Provably Efficient Kernelized Q-Learning

TL;DR

This paper introduces a kernelized Q-learning algorithm with regret bounds for various kernels, demonstrating strong empirical performance on control tasks, especially with Gaussian RBF kernels, outperforming deep Q-learning in early training stages.

Contribution

It develops a theoretically grounded kernelized Q-learning method with regret bounds applicable to arbitrary kernels, including linear and Gaussian RBF, and validates its effectiveness empirically.

Findings

Regret bounds derived for linear and Gaussian RBF kernels.

Algorithm performs well on control tasks with early convergence.

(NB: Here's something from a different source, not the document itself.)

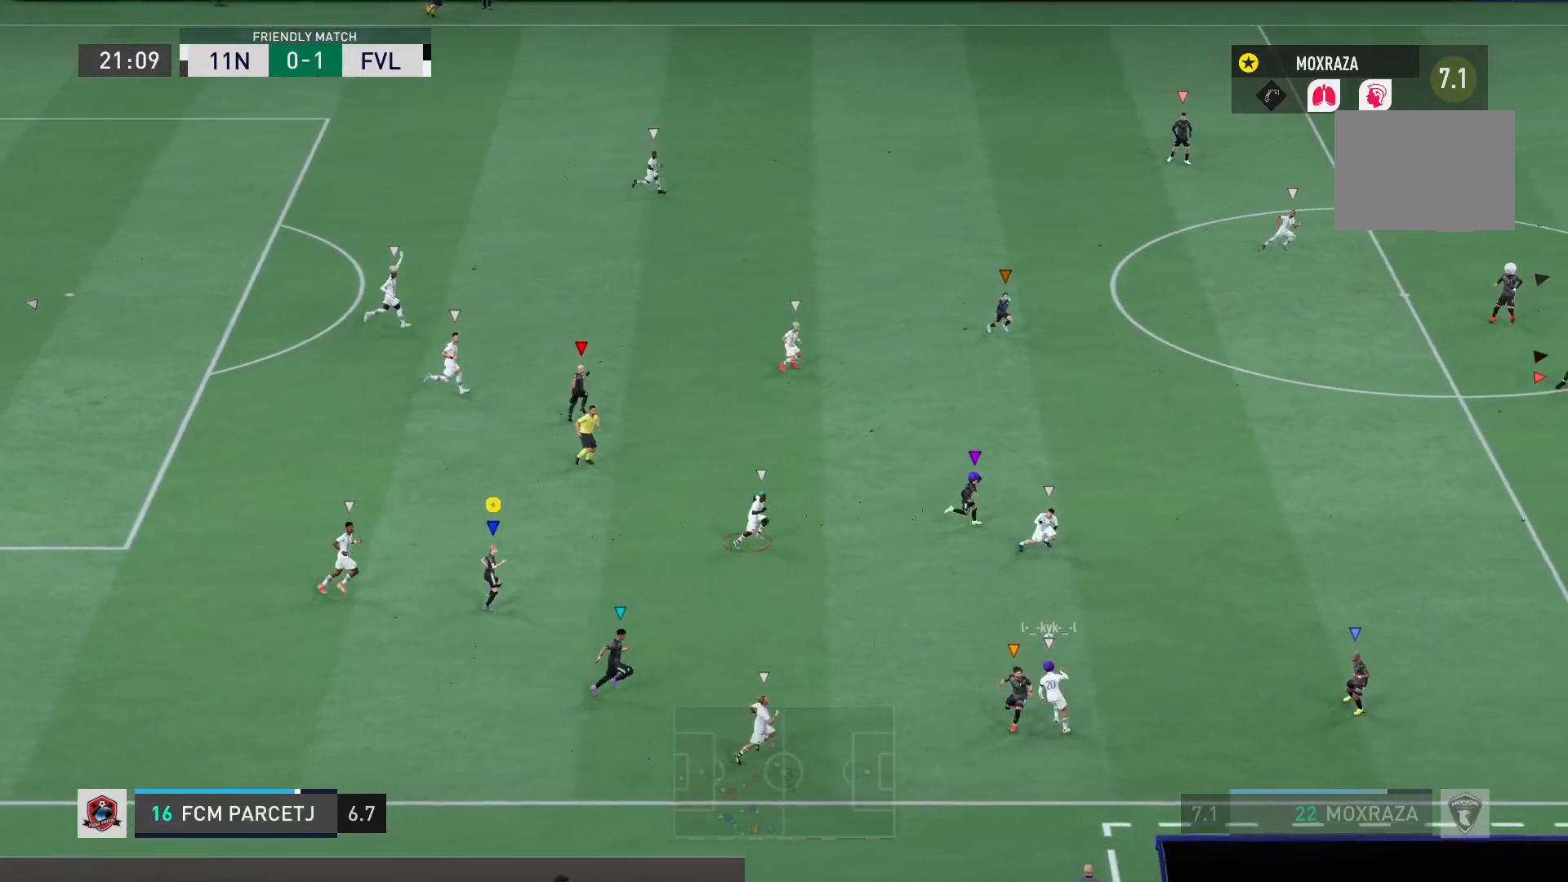
{"buttons": ["R2"], "left_stick": "up-right", "right_stick": "center", "events": [[367, "R2", "down"]]}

Gaussian RBF kernel outperforms deep Q-learning in initial training phase.

Abstract

We propose and analyze a kernelized version of Q-learning. Although a kernel space is typically infinite-dimensional, extensive study has shown that generalization is only affected by the effective dimension of the data. We incorporate such ideas into the Q-learning framework and derive regret bounds for arbitrary kernels. In particular, we provide concrete bounds for linear kernels and Gaussian RBF kernels; notably, the latter bound looks almost identical to the former, only that the actual dimension is replaced by a different notion of dimensionality. Finally, we test our algorithm on a suite of classic control tasks; remarkably, under the Gaussian RBF kernel, it achieves reasonably good performance after only 1000 environmental steps, while its neural network counterpart, deep Q-learning, still struggles.